Se volete un fumetto splutter vi piacerà, se volte un fumetto ricco di azione e dramma vi piacerà, ma tenete conto che avrete a che fare con quei difetti che ho detto sopra. Io non lo esaltano e non lo stronco, mi metto nel mezzo, il voto che mi sento di dare è un 5, non di più.






Julaaar
Per il manga L'attacco dei giganti
di genere
Volumetti Letti: 2 su 14 --- Voto: 6

Al momento ho letto solo i primi due volumi di "Shingeki no kyojin" ma mi sento già in grado di esprimere il mio pieno consenso su quest'opera.
Magari il concetto dell'umanità che è in via di estinzione è già stato abusato molte volte, ma in questo caso l'ho visto in una maniera interessante e posto in modo parecchio fresco.
I tre personaggi principali sono ben caratterizzati e quelli secondari si fanno apprezzare.

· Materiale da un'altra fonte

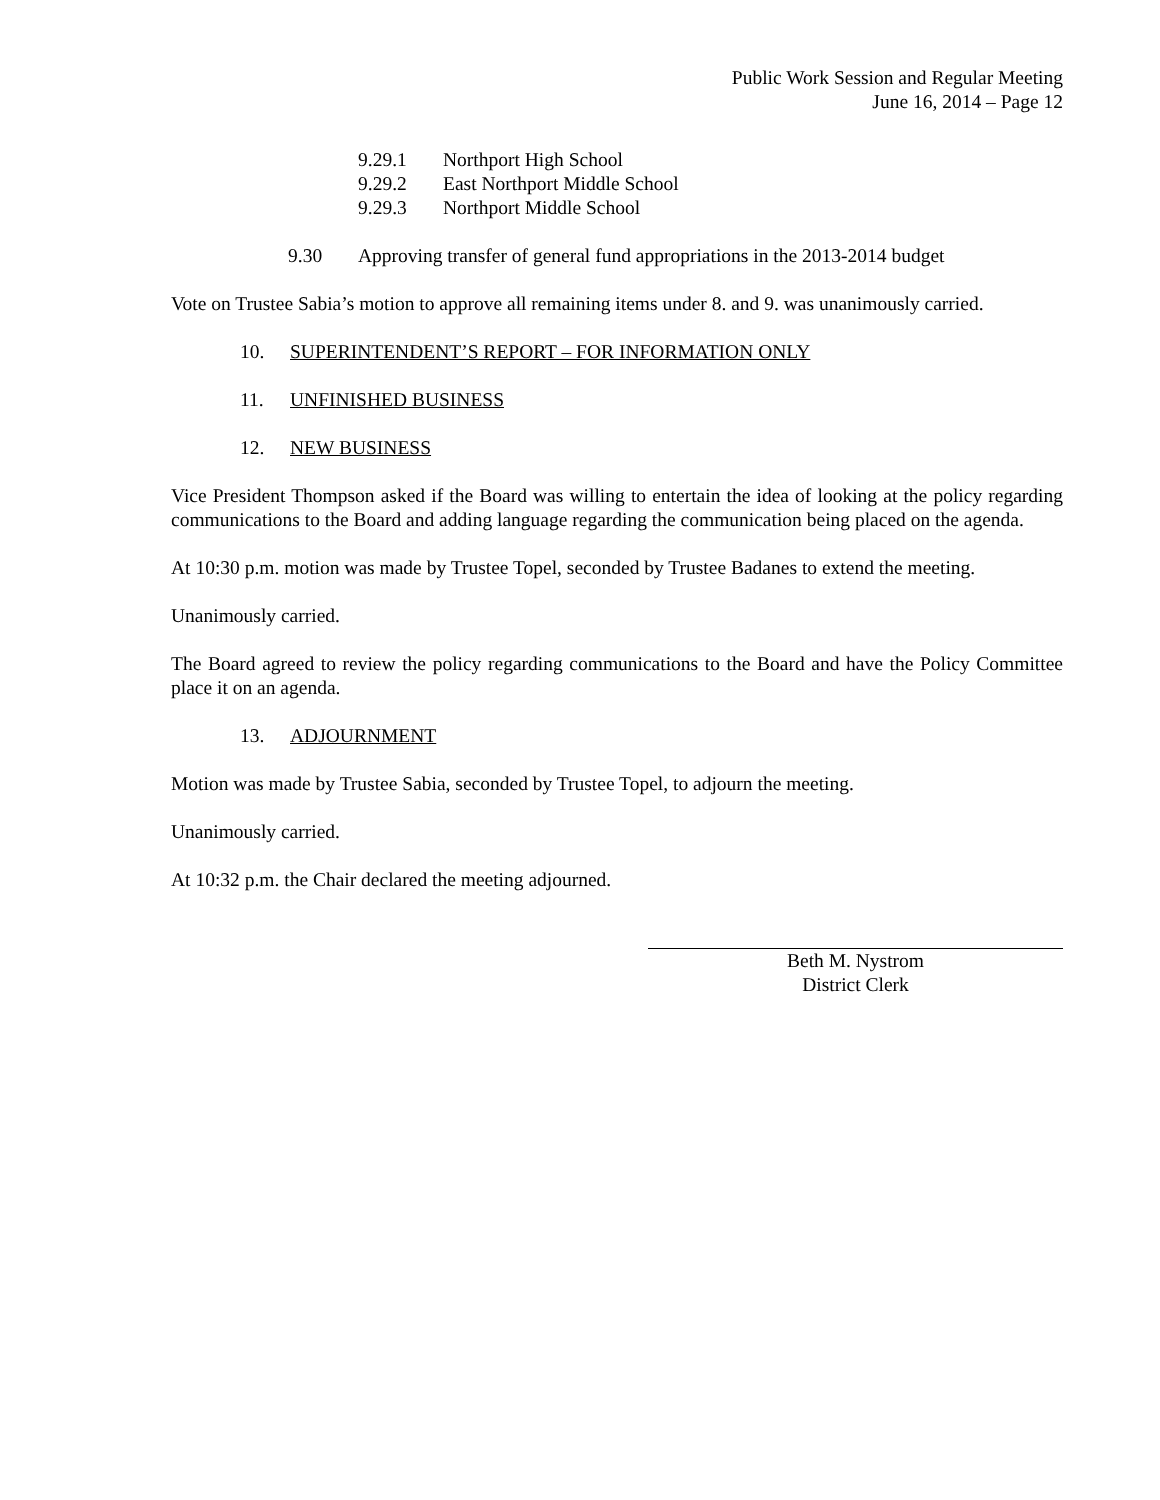Public Work Session and Regular Meeting
June 16, 2014 – Page 12
9.29.1 Northport High School
9.29.2 East Northport Middle School
9.29.3 Northport Middle School
9.30 Approving transfer of general fund appropriations in the 2013-2014 budget
Vote on Trustee Sabia’s motion to approve all remaining items under 8. and 9. was unanimously carried.
10. SUPERINTENDENT’S REPORT – FOR INFORMATION ONLY
11. UNFINISHED BUSINESS
12. NEW BUSINESS
Vice President Thompson asked if the Board was willing to entertain the idea of looking at the policy regarding communications to the Board and adding language regarding the communication being placed on the agenda.
At 10:30 p.m. motion was made by Trustee Topel, seconded by Trustee Badanes to extend the meeting.
Unanimously carried.
The Board agreed to review the policy regarding communications to the Board and have the Policy Committee place it on an agenda.
13. ADJOURNMENT
Motion was made by Trustee Sabia, seconded by Trustee Topel, to adjourn the meeting.
Unanimously carried.
At 10:32 p.m. the Chair declared the meeting adjourned.
Beth M. Nystrom
District Clerk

I disegni anche se non fra i migliori in circolazione, dal mio punto di vista sono perfetti per descrivere le situazioni che vengono raccontate e a trasmetterci le varie emozioni dei personaggi.

Non capisco tutte queste lamentele e voti bassi dati da persone che hanno letto solo un paio di volumi: è evidente che è si tratta di un mero incipit di quello che accadrà a livello di trama. Per quanto riguarda il disegno, invece, ci sono milioni di mangaka che iniziano con disegni veramente grezzi e capitolo dopo capitolo migliorano.
Con questo non voglio certo dire che lo dobbiamo esaltare come un capolavoro, ma dargli una possibilità in più non sarebbe mica una cattiva idea.

Detto questo, il manga riceve un sei in attesa di osannarlo o stroncarlo quando concluderà, cosa che non succederà molto presto dal mio punto di vista.